* **Description of the task**
Convert everything below, from the line containing "class: Liliopsida" down to the line containing "family: Rosaceae", into a JSON list of strings. Include both of those lines, use one string per line, and leave out any blank lines.

* **Supplied records**
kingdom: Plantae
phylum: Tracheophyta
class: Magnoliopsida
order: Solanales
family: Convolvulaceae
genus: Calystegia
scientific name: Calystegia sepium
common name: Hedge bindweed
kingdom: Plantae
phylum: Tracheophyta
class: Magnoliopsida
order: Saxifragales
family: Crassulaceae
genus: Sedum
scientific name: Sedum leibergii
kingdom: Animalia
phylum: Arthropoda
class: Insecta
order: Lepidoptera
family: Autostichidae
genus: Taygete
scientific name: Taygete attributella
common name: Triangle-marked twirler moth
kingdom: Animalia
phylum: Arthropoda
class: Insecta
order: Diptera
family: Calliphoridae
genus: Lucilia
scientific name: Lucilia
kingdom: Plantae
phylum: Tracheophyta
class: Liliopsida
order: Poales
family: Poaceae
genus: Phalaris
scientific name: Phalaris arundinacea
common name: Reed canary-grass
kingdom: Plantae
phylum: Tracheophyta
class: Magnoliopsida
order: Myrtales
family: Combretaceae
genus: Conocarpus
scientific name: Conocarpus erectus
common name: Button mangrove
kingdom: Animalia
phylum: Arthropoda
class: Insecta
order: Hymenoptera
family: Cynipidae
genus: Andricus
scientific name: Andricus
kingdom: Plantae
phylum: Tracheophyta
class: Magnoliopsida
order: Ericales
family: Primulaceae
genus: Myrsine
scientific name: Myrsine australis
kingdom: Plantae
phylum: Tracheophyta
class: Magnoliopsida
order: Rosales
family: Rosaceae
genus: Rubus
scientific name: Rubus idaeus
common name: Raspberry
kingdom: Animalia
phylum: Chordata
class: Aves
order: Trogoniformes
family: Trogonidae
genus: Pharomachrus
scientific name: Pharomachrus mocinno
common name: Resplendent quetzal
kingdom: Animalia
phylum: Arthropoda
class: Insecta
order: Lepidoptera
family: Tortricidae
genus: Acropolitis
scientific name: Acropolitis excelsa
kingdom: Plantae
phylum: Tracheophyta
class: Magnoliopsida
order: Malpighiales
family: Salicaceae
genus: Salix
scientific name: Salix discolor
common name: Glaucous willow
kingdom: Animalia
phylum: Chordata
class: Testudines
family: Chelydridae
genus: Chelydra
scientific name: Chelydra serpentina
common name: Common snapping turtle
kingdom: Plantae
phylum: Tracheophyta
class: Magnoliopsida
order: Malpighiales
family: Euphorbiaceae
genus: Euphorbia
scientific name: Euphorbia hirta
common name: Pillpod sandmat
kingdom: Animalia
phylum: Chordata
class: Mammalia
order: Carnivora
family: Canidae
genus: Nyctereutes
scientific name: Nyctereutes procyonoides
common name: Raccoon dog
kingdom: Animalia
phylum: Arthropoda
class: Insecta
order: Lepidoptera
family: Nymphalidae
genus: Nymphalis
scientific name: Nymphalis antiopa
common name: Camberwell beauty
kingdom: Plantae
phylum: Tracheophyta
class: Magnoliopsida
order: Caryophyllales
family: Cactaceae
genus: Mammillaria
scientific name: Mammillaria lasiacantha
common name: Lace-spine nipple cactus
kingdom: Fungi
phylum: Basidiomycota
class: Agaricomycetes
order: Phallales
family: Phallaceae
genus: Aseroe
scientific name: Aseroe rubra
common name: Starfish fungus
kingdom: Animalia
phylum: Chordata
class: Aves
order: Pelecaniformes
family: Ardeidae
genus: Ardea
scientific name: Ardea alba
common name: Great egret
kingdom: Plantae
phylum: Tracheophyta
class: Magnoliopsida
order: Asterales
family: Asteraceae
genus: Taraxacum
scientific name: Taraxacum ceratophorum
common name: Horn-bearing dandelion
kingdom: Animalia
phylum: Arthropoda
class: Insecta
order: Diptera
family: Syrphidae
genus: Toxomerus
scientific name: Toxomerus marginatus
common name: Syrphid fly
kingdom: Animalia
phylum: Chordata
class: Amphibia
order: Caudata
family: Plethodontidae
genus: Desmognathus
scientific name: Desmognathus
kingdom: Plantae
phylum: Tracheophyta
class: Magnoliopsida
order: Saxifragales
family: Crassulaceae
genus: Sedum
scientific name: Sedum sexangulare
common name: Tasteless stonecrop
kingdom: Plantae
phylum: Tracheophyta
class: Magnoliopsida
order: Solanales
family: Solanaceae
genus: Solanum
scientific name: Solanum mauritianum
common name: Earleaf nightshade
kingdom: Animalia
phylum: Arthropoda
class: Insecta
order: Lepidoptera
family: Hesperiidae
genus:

* **Task output**
[
  "class: Liliopsida",
  "order: Poales",
  "family: Poaceae",
  "genus: Phalaris",
  "scientific name: Phalaris arundinacea",
  "common name: Reed canary-grass",
  "kingdom: Plantae",
  "phylum: Tracheophyta",
  "class: Magnoliopsida",
  "order: Myrtales",
  "family: Combretaceae",
  "genus: Conocarpus",
  "scientific name: Conocarpus erectus",
  "common name: Button mangrove",
  "kingdom: Animalia",
  "phylum: Arthropoda",
  "class: Insecta",
  "order: Hymenoptera",
  "family: Cynipidae",
  "genus: Andricus",
  "scientific name: Andricus",
  "kingdom: Plantae",
  "phylum: Tracheophyta",
  "class: Magnoliopsida",
  "order: Ericales",
  "family: Primulaceae",
  "genus: Myrsine",
  "scientific name: Myrsine australis",
  "kingdom: Plantae",
  "phylum: Tracheophyta",
  "class: Magnoliopsida",
  "order: Rosales",
  "family: Rosaceae"
]